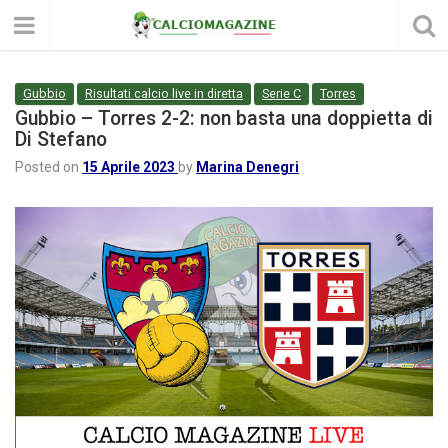
Gubbio
Risultati calcio live in diretta
Serie C
Torres
Gubbio – Torres 2-2: non basta una doppietta di
Di Stefano
Posted on
15 Aprile 2023
by
Marina Denegri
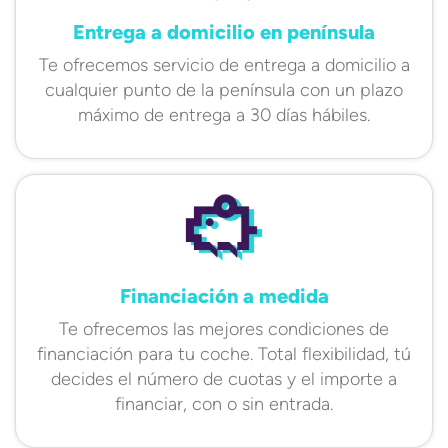
Entrega a domicilio en península
Te ofrecemos servicio de entrega a domicilio a
cualquier punto de la península con un plazo
máximo de entrega a 30 días hábiles.
Financiación a medida
Te ofrecemos las mejores condiciones de
financiación para tu coche. Total flexibilidad, tú
decides el número de cuotas y el importe a
financiar, con o sin entrada.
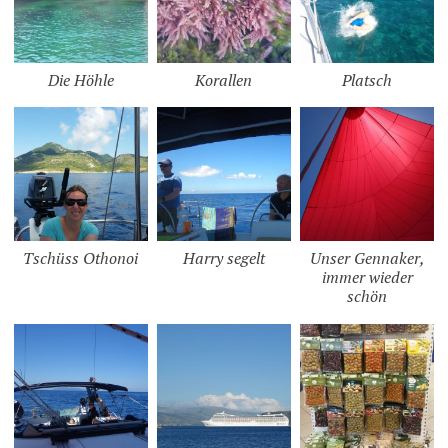
Die Höhle
Korallen
Platsch
Tschüss Othonoi
Harry segelt
Unser Gennaker,
immer wieder
schön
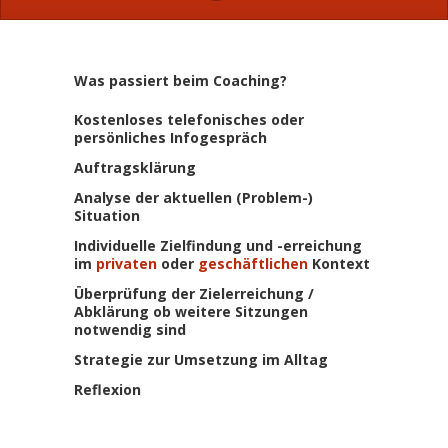
Was passiert beim Coaching?
Kostenloses telefonisches oder
persönliches Infogespräch
Auftragsklärung
Analyse der aktuellen (Problem-)
Situation
Individuelle Zielfindung und -erreichung
im
privaten
oder
geschäftlichen
Kontext
Überprüfung der Zielerreichung /
Abklärung ob weitere Sitzungen
notwendig sind
Strategie zur Umsetzung im Alltag
Reflexion
.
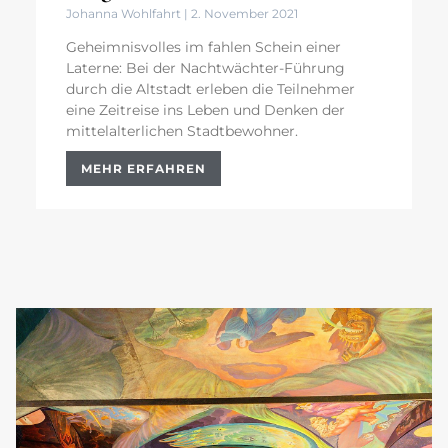
Johanna Wohlfahrt
2. November 2021
Geheimnisvolles im fahlen Schein einer
Laterne: Bei der Nachtwächter-Führung
durch die Altstadt erleben die Teilnehmer
eine Zeitreise ins Leben und Denken der
mittelalterlichen Stadtbewohner.
MEHR ERFAHREN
-.-.-
**Written task:** All lines from the line containing "Geheimnisvolles im fahlen Schein einer" through the last line of the data are to be repeated exactly; no other line belongs in the answer.

**Completed exercise:**
Geheimnisvolles im fahlen Schein einer
Laterne: Bei der Nachtwächter-Führung
durch die Altstadt erleben die Teilnehmer
eine Zeitreise ins Leben und Denken der
mittelalterlichen Stadtbewohner.
MEHR ERFAHREN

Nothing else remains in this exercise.